Dafür jedoch zeigt sie sich im Laufe dieses ersten Konzerts ebenso stimmsicher wie locker und nahbar. Mal rückt sie ein schwules Pärchen in der ersten Reihe für einen erfolgreichen Heiratsantrag ins Rampenlicht, mal bittet sie einen beglückten kleinen Jungen samt seiner großen Schwester für einen kurzen Plausch samt Merchandise-Bescherung auf die Bühne. Mal schießt sie derart ausgiebig Adele-Shirts mit einer T-Shirt-Kanone ins Publikum, dass man sich bei dem sehr deutschen Gedanken ertappt, ob sie dafür nicht lieber den einen oder anderen Song mehr hätte spielen können.

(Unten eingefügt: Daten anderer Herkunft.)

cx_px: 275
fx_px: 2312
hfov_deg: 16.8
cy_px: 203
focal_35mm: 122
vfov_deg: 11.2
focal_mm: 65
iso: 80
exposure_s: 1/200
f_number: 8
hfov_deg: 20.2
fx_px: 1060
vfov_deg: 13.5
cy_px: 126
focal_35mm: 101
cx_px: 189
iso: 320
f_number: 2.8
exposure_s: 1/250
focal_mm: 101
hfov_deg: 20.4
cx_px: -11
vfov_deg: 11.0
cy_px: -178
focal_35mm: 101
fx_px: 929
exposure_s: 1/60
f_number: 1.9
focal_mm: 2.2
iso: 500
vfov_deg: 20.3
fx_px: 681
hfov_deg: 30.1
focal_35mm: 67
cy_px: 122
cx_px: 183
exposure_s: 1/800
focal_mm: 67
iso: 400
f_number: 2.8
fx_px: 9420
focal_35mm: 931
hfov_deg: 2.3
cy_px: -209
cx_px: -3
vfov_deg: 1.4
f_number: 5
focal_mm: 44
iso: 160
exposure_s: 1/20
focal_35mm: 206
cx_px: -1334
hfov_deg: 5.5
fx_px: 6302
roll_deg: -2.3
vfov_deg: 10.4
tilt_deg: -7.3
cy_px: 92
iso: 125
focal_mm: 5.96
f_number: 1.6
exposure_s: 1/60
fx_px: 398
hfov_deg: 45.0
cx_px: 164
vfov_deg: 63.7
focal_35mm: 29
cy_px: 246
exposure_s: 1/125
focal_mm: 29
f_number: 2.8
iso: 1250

Dabei ist zwischen lebenspraktischen Tipps zum ausdauernden Alkoholgenuss („Trinkt immer ein Glas Wasser dazwischen!“) und sympathischen Kurzsichtigkeits-Offenbarungen („Ich konnte beim EM-Halbfinale in Dortmund kaum den Ball sehen!“) natürlich immer noch genug Zeit für ein feines 20-Stücke-Set quer durch ihre Karriere.

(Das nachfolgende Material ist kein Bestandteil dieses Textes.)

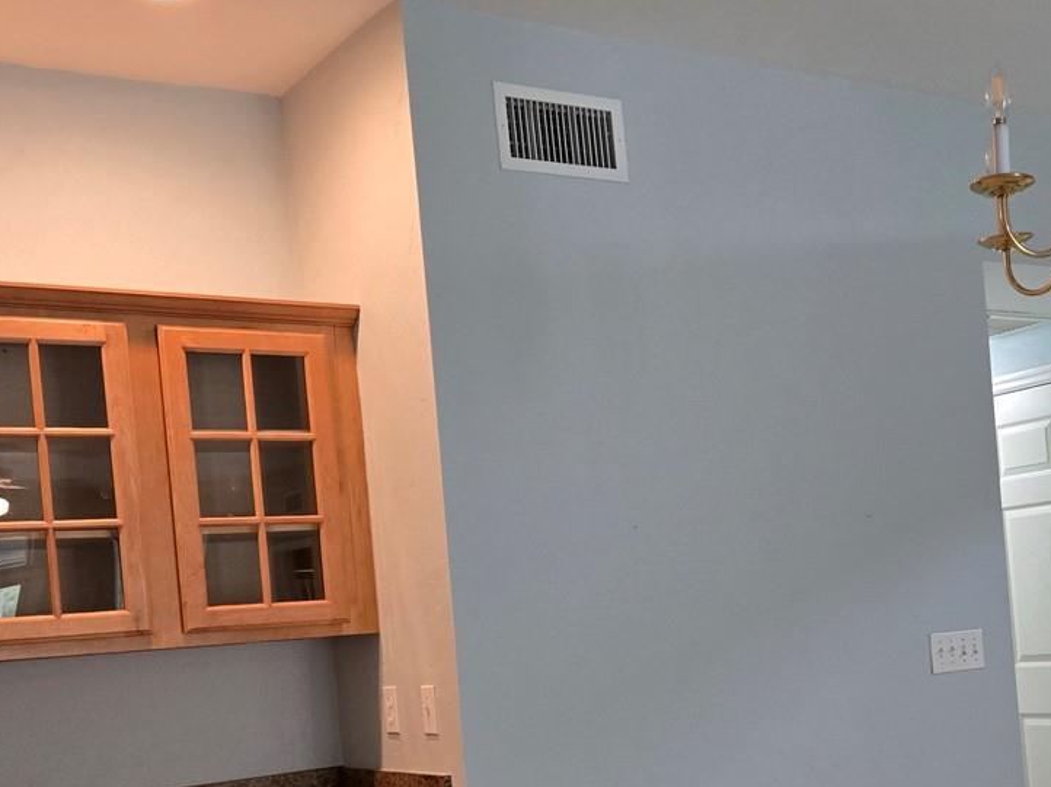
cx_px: 735
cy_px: 615
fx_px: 1548
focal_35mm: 51
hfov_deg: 36.9
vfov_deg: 28.0
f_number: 1.8
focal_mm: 5.4
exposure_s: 1/120
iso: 500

Großes Gefühls- und Überwältigungskino ist das, wenn sich Adele etwa zum satt knallenden R’n’B von „Oh My God“ mit ihren Backingsängerinnen auf den Weg durch die Arena macht. Wenn zu ihrer Debüt-Nummer „Hometown Glory“ plötzlich ein auf den kompletten Laufsteg verteiltes Streichorchester aus dem Boden gefahren kommt, das im Folgenden sowohl den erlesenen Schmacht von „Love In The Dark“ als auch den gravitätischen Bond-Song „Skyfall“ und das hymnische „Fire To The Rain“ veredelt. Oder wenn sie sich als minimalistisches Kontrastprogramm dazu in „All I Ask“ allein am Grand Piano begleitet, mit einer Verve in den bittersüßen Song hineinwirft, die in dieser fulminant ausdrucksstarken Soulfulness tatsächlich nur wenige entfalten können.
Tränen bei Adele in München
Keine Frage, die Verwandlung des direkt aus dem eigenen Leben gezapften Schmerzes zwischen Trennung und Hinterhersehnen in große Songwriting-Kunst ist immer noch ihre Paradedisziplin. Nie wird das deutlicher als sie kurz vor Schluss mit „Someone Like You“ komplett aufgelöst einen Song ankündigt, den sie in einer Phase schwerster Depression geschrieben habe, der ihr live nun aber so viel Freude bereite wie kaum ein anderer.
Und so endet denn auch dieses wunderbare erste von zehn München-Konzerten genau dort: im schmerzvollen Hinterherspüren vergangener Tage des Glücks, das Adele in „Someone Like You“ gleichermaßen edel verdichtet wie im finalen Gospel-Kracher „Rolling In The Deep“. „We could’ve had it all“, singt sie darin, während ihre Band noch einmal alles auffährt, was sie an Intensität zu bieten hat, und gleichzeitig ein Feuerwerk über der Arena aufsteigt. Der Schmerz der verpassten Möglichkeit, selten erklang er schöner und opulenter als bei diesem fulminanten Auftakt der Münchner Adele-Feiertage.